B. LA DIFFICILE ÉMERGENCE DE CHAMPIONS INDUSTRIELS FRANÇAIS
La filière photovoltaïque repose sur un grand nombre d'activités : production de silicium, fabrication de cellules et de modules, assemblage, matériel électrique (onduleurs, connectique...), ingénierie et installation...
Ces segments se distinguent par la part qu'ils prennent dans la valeur ajoutée ou dans le nombre d'emplois, par la compétitivité des entreprises françaises, les perspectives de développement à l'export ou le rôle respectif des petites et des grandes entreprises, des acteurs historiques et des « jeunes pousses » innovantes.
1. Des enjeux différents à l'amont et à l'aval
La filière photovoltaïque compte aujourd'hui environ 25 000 emplois directs.
Portée par un très grand nombre de PME et PMI dynamiques, la filière est présente sur l'ensemble de la chaîne : production de cellules, auxiliaires électriques, installation de panneaux...
Or plus des deux tiers des emplois sont concentrés sur l'ingénierie et l'installation , qui ne regroupent que 20 % de valeur ajoutée :
DÉCOMPOSITION EN VALEUR AJOUTÉE ET EN
EMPLOIS
Rapport de la concertation avec les acteurs concernés par le développement de la filière photovoltaïque (rapport Charpin-Trink), 17 février 2011 |
La partie amont de la filière est en effet celle qui est soumise le plus directement à la concurrence internationale, notamment au niveau des prix. Les emplois de l'ingénierie et de l'installation présentent, eux, moins de risques de délocalisation.
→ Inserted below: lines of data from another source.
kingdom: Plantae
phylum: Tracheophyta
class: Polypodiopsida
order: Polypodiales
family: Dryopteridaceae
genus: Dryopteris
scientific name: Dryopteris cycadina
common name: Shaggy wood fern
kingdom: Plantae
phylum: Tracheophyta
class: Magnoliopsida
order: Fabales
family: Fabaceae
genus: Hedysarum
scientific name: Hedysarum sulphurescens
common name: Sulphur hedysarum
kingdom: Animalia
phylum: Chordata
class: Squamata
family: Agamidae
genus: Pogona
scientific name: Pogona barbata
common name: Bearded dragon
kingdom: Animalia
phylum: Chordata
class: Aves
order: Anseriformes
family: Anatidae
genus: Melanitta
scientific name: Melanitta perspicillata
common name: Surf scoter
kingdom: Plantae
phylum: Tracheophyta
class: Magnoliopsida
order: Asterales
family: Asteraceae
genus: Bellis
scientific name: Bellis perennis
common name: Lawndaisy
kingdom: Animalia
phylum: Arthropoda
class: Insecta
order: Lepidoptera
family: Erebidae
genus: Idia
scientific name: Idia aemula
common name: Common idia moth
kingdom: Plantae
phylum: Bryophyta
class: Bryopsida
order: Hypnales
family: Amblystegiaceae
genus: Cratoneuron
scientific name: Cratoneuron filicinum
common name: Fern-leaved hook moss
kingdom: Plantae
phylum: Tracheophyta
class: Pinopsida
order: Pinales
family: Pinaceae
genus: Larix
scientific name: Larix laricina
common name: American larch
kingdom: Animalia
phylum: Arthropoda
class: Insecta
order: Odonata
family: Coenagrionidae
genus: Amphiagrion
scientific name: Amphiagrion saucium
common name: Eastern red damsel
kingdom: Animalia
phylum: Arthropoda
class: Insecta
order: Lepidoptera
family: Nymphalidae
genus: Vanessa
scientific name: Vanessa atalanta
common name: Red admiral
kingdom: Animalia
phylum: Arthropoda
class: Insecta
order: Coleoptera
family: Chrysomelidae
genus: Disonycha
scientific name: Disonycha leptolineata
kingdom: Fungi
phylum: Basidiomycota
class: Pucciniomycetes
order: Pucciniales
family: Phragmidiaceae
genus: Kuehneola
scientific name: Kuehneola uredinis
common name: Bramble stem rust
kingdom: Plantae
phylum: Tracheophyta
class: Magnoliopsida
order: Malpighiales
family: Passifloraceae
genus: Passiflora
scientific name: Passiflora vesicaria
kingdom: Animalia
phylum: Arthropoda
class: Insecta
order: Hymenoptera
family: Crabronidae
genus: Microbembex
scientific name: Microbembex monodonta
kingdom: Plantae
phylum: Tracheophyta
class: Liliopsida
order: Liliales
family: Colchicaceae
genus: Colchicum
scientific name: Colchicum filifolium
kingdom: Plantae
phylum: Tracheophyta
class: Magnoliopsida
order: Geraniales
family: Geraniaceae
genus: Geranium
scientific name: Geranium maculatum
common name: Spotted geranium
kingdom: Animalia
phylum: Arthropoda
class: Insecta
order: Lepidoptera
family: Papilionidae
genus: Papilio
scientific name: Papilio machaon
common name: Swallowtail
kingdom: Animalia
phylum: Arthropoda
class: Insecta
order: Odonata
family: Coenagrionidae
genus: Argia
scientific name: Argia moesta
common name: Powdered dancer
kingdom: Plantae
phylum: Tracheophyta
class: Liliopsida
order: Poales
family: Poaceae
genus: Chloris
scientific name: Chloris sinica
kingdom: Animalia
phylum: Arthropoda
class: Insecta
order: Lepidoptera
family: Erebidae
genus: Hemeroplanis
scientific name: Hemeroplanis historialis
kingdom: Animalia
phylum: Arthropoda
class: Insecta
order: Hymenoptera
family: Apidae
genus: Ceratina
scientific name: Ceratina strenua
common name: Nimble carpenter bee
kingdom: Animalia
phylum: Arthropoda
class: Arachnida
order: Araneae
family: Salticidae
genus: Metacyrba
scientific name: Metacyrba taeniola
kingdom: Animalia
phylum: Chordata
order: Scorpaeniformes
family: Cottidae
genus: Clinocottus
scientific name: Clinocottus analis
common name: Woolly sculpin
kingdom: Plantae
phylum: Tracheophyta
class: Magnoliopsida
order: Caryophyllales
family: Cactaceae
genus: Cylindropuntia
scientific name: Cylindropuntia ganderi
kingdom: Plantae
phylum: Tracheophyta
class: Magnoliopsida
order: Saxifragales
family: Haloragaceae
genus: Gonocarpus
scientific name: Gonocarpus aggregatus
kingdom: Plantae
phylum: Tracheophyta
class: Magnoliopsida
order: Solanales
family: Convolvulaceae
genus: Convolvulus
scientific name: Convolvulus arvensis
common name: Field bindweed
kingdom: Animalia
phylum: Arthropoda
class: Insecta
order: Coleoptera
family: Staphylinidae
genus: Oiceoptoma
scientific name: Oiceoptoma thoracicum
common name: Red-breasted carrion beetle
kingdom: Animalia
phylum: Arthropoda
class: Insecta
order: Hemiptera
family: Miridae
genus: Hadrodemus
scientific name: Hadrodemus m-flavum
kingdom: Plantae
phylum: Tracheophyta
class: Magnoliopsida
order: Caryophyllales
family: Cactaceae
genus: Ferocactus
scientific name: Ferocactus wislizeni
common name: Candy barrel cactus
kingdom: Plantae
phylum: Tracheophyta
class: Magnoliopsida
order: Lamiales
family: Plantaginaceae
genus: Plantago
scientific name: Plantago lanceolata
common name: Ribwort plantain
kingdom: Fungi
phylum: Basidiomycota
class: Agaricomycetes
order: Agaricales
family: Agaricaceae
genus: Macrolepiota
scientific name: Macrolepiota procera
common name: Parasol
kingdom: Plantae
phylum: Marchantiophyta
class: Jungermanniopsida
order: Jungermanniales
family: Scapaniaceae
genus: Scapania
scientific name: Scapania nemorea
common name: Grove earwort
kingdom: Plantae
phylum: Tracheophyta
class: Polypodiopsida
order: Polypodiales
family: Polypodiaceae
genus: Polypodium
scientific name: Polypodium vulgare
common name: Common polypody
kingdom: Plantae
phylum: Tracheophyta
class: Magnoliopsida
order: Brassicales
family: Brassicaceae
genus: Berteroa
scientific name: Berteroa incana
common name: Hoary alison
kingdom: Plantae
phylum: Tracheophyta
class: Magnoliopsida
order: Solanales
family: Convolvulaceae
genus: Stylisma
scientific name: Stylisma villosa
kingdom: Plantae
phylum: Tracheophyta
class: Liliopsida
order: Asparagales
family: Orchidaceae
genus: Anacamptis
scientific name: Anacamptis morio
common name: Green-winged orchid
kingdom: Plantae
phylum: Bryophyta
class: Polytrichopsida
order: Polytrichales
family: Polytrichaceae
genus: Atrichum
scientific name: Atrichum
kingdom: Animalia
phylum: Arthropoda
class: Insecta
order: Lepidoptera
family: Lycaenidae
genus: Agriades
La direction de l'énergie 18 ( * ) indique en conséquence que, en raison du faible développement de la partie amont de la filière, la balance commerciale du secteur est négative de 1,5 milliard d'euros en 2010, les importations ayant triplé de volume depuis 2008.
2. Une filière peu structurée
À la différence de certaines filières industrielles telles que l'automobile ou l'aéronautique, l'industrie aéronautique ne connaît pas de « leader » naturel autour duquel s'organiserait un réseau de sous-traitants.
Si les grandes entreprises françaises du secteur de l'énergie sont présentes dans le secteur photovoltaïque, par l'intermédiaire de filiales, le tissu industriel se caractérise par la présence de très nombreuses petites et moyennes entreprises.
Le rapport Charpin de juillet 2010 constate ainsi que « les grands industriels français se sont peu mobilisés pour le photovoltaïque à ce stade, à l'exception d'EDF EN ».
LE CAS EMBLÉMATIQUE DE LA SOCIÉTÉ PHOTOWATT La société Photowatt est l'un des pionniers de l'industrie photovoltaïque en France. Créée en 1979, elle s'est développée considérablement à partir des années 1990 pour devenir l'un des leaders de la fabrication de cellules et de modules photovoltaïques. C'est le seul acteur, en France, qui intervient de manière intégrée sur tout l'amont de la filière du silicium cristallin, de la production de silicium à la fabrication de modules. La croissance de l'entreprise n'a toutefois pas suivi, ces dernières années, celle du marché national. Ainsi, l'entreprise chinoise Suntech, avec qui Photowatt faisait jeu égal au début des années 2000, avait à la fin 2010 une capacité de production de 1 800 MW contre 70 MW pour Photowatt. Plusieurs facteurs ont été avancés pour expliquer une telle différence de parcours : manque d'investissements qui a empêché d'atteindre une taille permettant des économies d'échelle, politique commerciale de l'actionnaire canadien, achat par les clients français de panneaux chinois sur le seul critère du coût... Au total, Photowatt, pourtant soutenu par les pouvoirs publics, apparaît comme un symbole des difficultés de la filière française à s'engager sur un cycle de développement à la mesure du potentiel du marché. Début 2011, l'entreprise a annoncé la suppression de 195 postes et de 136 intérimaires sur un total de 670 employés, une partie de la production étant transférée vers un autre pays. Le succès de la société à l'avenir pourrait dépendre de la réussite des projets de recherche auxquels elle participe, tels que ceux du consortium PV Alliance. |
* 18 La direction de l'énergie est rattachée à la fois au ministère de l'écologie, du développement durable, des transports et du logement et au ministère de l'économie, des finances et de l'industrie.